__Brano di lettura__:
Un filo di panni stesi ci ha accolto al termine dei gradini che ci portavano sull’ampio spazio del teatro di Epidauro, proprio all’altezza del viso; liberata la visuale spostando un asciugamano, sono rimasta allibita: un accampamento di poche roulotte, tendina canadese e camioncino occupava lo spazio retrostante il palcoscenico e… c’era anche un carro funebre un po’ vecchiotto e mal messo, come tutto il resto. Dopo un attimo di sbigottimento nel quale ho pensato: gli attori forse dormono qui, ma… il carro funebre? Poi all’improvviso ho capito: Alcesti muore all’inizio della tragedia greca di Euripide, e noi eravamo nel pieno dell’arco scenico, spostando l’asciugamano che inizialmente ci copriva la visuale, era come se avessimo aperto il sipario di velluto del teatro, eravamo entrati direttamente nella tragedia.
Con il nostro cuscino sotto braccio, ci siamo inerpicati nella cavea dell’anfiteatro cercando i numeri 10 e 11 relativi ai nostri biglietti, l’impresa sarebbe stata impossibile senza l’aiuto delle numerosissime maschere, fra l’altro gentilissime. Con notevole anticipo sull’inizio dello spettacolo, l’anfiteatro si presentava vuoto, imponente, e di un’eleganza essenziale. Le gradinate ricavate scavando sul lato ovest del monte Kynortio erano ancora illuminate e rimandavano un immagine di grandiosità. Poi, piano piano ( siga’ siga’) come si dice qui in Grecia, una miriade di spettatori hanno oscurato le gradinate coprendole di colori, di movimenti di voci e di zainetti. Vecchi, giovani, uomini, donne, bambini e bambine, coppie, singoli e gruppi di diverse nazionalità hanno occupato quasi totalmente i 15.000 posti di questo gioiello, dichiarato patrimonio dell’umanità.
Ridotta ai minimi termini, la tragedia “Alcesti” potrebbe suonare così: il dio Apollo è condannato da Zeus a servire come schiavo Admeto, re di Fere. Quando Apollo scoprirà che il suo re dovrà morire farà di tutto per evitarlo, e ottiene dalle Moire la sua vita a patto che qualcun altro muoia al posto suo. Non trovandosi volontari, la moglie Alcesti si sacrifica per lui. Poi Eracle, che passa di li durante le sue famose dodici fatiche, non capisce subito la portata della tragedia e quando in fine viene messo al corrente che il funerale appena svolto era quello della regina Alcesti, si pente della sua ilarità e delle sue bevute di vino, così cerca di rimediare e sempre tramite le Moire fa rivivere Alcesti.

__Compito da svolgere__:
Riscrivi, per favore, il tratto del racconto su Epidauro che va da "Ridotta ai minimi" fino a "fa rivivere Alcesti.", mettendo "Parche" al posto di "Moire".

__Dati grezzi__:

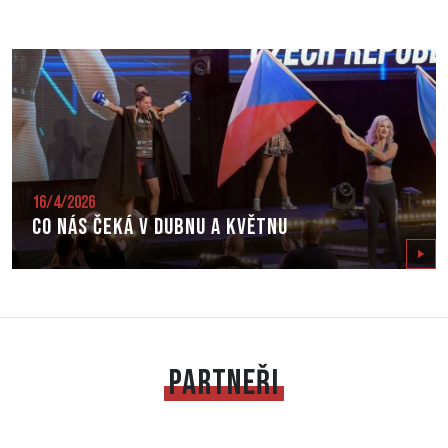
16/4/2026
Co nás čeká v dubnu a květnu
Zobrazit
PARTNEŘI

__Risposta__:
Ridotta ai minimi termini, la tragedia “Alcesti” potrebbe suonare così: il dio Apollo è condannato da Zeus a servire come schiavo Admeto, re di Fere. Quando Apollo scoprirà che il suo re dovrà morire farà di tutto per evitarlo, e ottiene dalle Parche la sua vita a patto che qualcun altro muoia al posto suo. Non trovandosi volontari, la moglie Alcesti si sacrifica per lui. Poi Eracle, che passa di li durante le sue famose dodici fatiche, non capisce subito la portata della tragedia e quando in fine viene messo al corrente che il funerale appena svolto era quello della regina Alcesti, si pente della sua ilarità e delle sue bevute di vino, così cerca di rimediare e sempre tramite le Parche fa rivivere Alcesti.